There she was able to raise five children and give them university education, adopt three more, and raise and educate at home more than 100 abandoned children who were collected on the streets or sent by their mothers to Luanda during the war years.

Her life has not been easy. Her husband drank and left home, leaving her with five young children: Ecson, Stanislao, Brigida, Luzia and Georgio. Then, when the Salesians started looking after street children and needed a mother for all of them, Berta quit her job.

In the late 1990s, she moved to a small house with her five children to take care of eight street children; a week later they were already 12 and a year later they were 25. “My older children helped me a lot and they were all brothers and sisters among them. I'd get up in the morning to prepare breakfast, get water for the bathroom, take them to school, take care of them when they were sick, everything was a sacrifice."

Berta has been and still is much more than a mother for all of them, as well as a symbol for the whole neighborhood, because she takes time to visit the sick and be a guide in the community, as a teacher, catechist, nurse, bricklayer ... " I already feel some pain, but I want to consume myself in giving myself to others."

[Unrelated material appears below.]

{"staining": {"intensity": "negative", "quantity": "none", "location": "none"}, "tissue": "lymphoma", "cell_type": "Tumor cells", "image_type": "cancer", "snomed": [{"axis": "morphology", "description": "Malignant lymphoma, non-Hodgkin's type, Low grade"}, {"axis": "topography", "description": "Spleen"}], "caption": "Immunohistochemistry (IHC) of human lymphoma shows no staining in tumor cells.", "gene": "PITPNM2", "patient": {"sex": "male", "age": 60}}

"The missionaries told me that the Lord chose me. They helped me to discover that we must give ourselves to others, like Don Bosco. On one occasion I thought about throwing in the towel, but the Lord and Mary Help of Christians have always helped me," she assures.

Berta knows the life of Mamma Margherita, for this reason, she says: "The same things have happened to me, sometimes the boys stole from me, too, but when you work with your heart everything is easier," and, she adds, "everything is God's work. We have managed to help many children by preparing them to return to their families and to society, restoring their dignity to them. I don't know how to thank God and Don Bosco for this."

Berta's greatest pride is the over 100 children who have passed through her house and whom she has always treated as her children: "The children I have had have been exemplary."